Die kognitive Psychologie widmet sich daher dem Studium des menschlichen Verhaltens aus Aspekten, die nicht direkt beobachtbar sind.Sie sind nicht beobachtbar, weil sie mentale Aspekte sind, die die Beziehung zwischen einem Stimulus und einer Antwort messen. Wenn man dasselbe in einer etwas weniger technischen Sprache sagt, ist die kognitive Psychologie dafür verantwortlich zu wissen, welche Ideen im Kopf des Patienten auftauchen und wie diese Ideen die emotionalen Reaktionen und Verhaltensweisen beeinflussen, die er hat. Es ist, wie er sich fühlt und was er tut.

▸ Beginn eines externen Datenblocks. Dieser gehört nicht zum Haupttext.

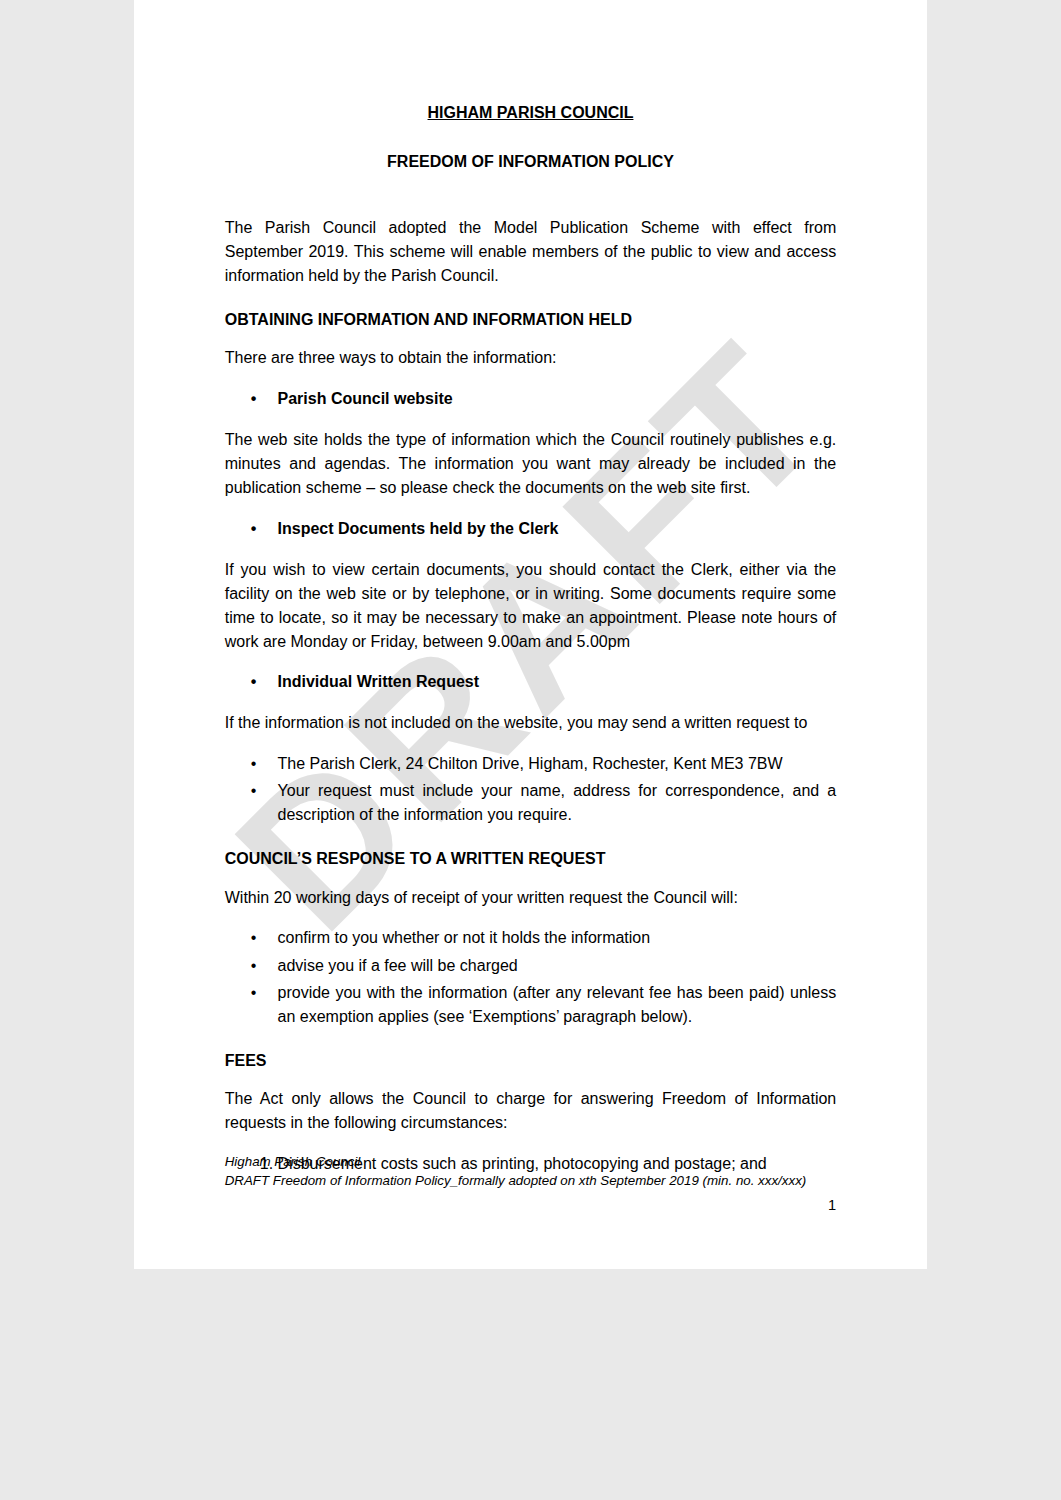DRAFT
HIGHAM PARISH COUNCIL
FREEDOM OF INFORMATION POLICY
The Parish Council adopted the Model Publication Scheme with effect from September 2019. This scheme will enable members of the public to view and access information held by the Parish Council.
OBTAINING INFORMATION AND INFORMATION HELD
There are three ways to obtain the information:
Parish Council website
The web site holds the type of information which the Council routinely publishes e.g. minutes and agendas. The information you want may already be included in the publication scheme – so please check the documents on the web site first.
Inspect Documents held by the Clerk
If you wish to view certain documents, you should contact the Clerk, either via the facility on the web site or by telephone, or in writing. Some documents require some time to locate, so it may be necessary to make an appointment. Please note hours of work are Monday or Friday, between 9.00am and 5.00pm
Individual Written Request
If the information is not included on the website, you may send a written request to
The Parish Clerk, 24 Chilton Drive, Higham, Rochester, Kent ME3 7BW
Your request must include your name, address for correspondence, and a description of the information you require.
COUNCIL’S RESPONSE TO A WRITTEN REQUEST
Within 20 working days of receipt of your written request the Council will:
confirm to you whether or not it holds the information
advise you if a fee will be charged
provide you with the information (after any relevant fee has been paid) unless an exemption applies (see ‘Exemptions’ paragraph below).
FEES
The Act only allows the Council to charge for answering Freedom of Information requests in the following circumstances:
Disbursement costs such as printing, photocopying and postage; and
Higham Parish Council
DRAFT Freedom of Information Policy_formally adopted on xth September 2019 (min. no. xxx/xxx)
1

Heutzutage verwenden wir oft kognitive Therapie, um eine Vielzahl von psychologischen Problemen zu lösen. Dies hat nun diesen Punkt erreicht, weil beobachtet werden konnte, wie Kognition und Denken das Verhalten des Patienten beeinflussen und sogar in vielen Fällen bestimmen. Behandlung aus dieser Perspektive konzentriert sich auf die Identifizierung von Gedanken, Überzeugungen und mentalen Schemata, die nicht der Realität um den Patienten entsprechen. Das heißt, übertriebene Gedanken, um sie durch eine konsequente Debatte aus Fragen zu hinterfragen, die die Gedanken in Zweifel ziehen. Sobald eine Person oder ein Patient in der Lage ist, ihre eigenen Überzeugungen zu identifizieren und in Frage zu stellen, sind sie dann bereit, sie neu zu formulieren und neue, wirklichkeitsorientiertere Überzeugungen zu schaffen.

Die kognitive Revolution

In den 1950er Jahren war das vorherrschende Paradigma Verhaltens- oder Verhaltenspsychologie. Obwohl es gelungen ist, viele der psychologischen Phänomene zu erklären, war es auch ziemlich reduktionistisch, da es nur darum ging, das Observable zu erklären. Alles was zwischen den Reizen und den Antworten lag, wurde "die schwarze behavioristische Box" genannt. Es wurde für das Studium beobachtbaren Verhaltens oder sogar für etwas Metaphysisches als irrelevant angesehen. Soweit die aktuelle Theorie zu einer Sackgasse wurde, wurde beobachtet, dass die Phänomene, die in unseren Köpfen vorkamen, wichtig waren. Etwas passierte während der Zeit, die zwischen dem empfangenen Stimulus und der von ihm erzeugten Antwort verging. Dort begannen Wissenschaftler, die Prozesse der Rationalität, der Sprache, des Gedächtnisses, der Intelligenz, der Imagination zu studieren ... Das hat auch Sigmund Freuds Psychoanalyse getan, eine Strömung der Psychologie, die damals als eine der wichtigsten galt. Wie der Behaviorismus war auch die Psychoanalyse nicht in der Lage, Antworten auf die Vielzahl psychischer Störungen zu geben, obwohl dies eine Revolution für die Psychologie war. Emerges Die sogenannte "kognitive Revolution", mit deren Hilfe die Psychologie auf das Studium der privaten mentalen Prozesse des Menschen umgeleitet wird, taucht unwiederbringlich auf. Im Allgemeinen gibt es einige wissenschaftliche Perspektiven, die zur Entstehung der kognitiven Psychologie geführt haben, sie sind: Die Verbesserungen in Computer und Computer (Turing, Von Neumann), die die Erstellung von Maschinen und Programmierung ermöglichen Parallelen machen, wie der menschliche Verstand Informationen verarbeitet. (I.e.Fortschritte in der Kybernetik, wie von Wiener.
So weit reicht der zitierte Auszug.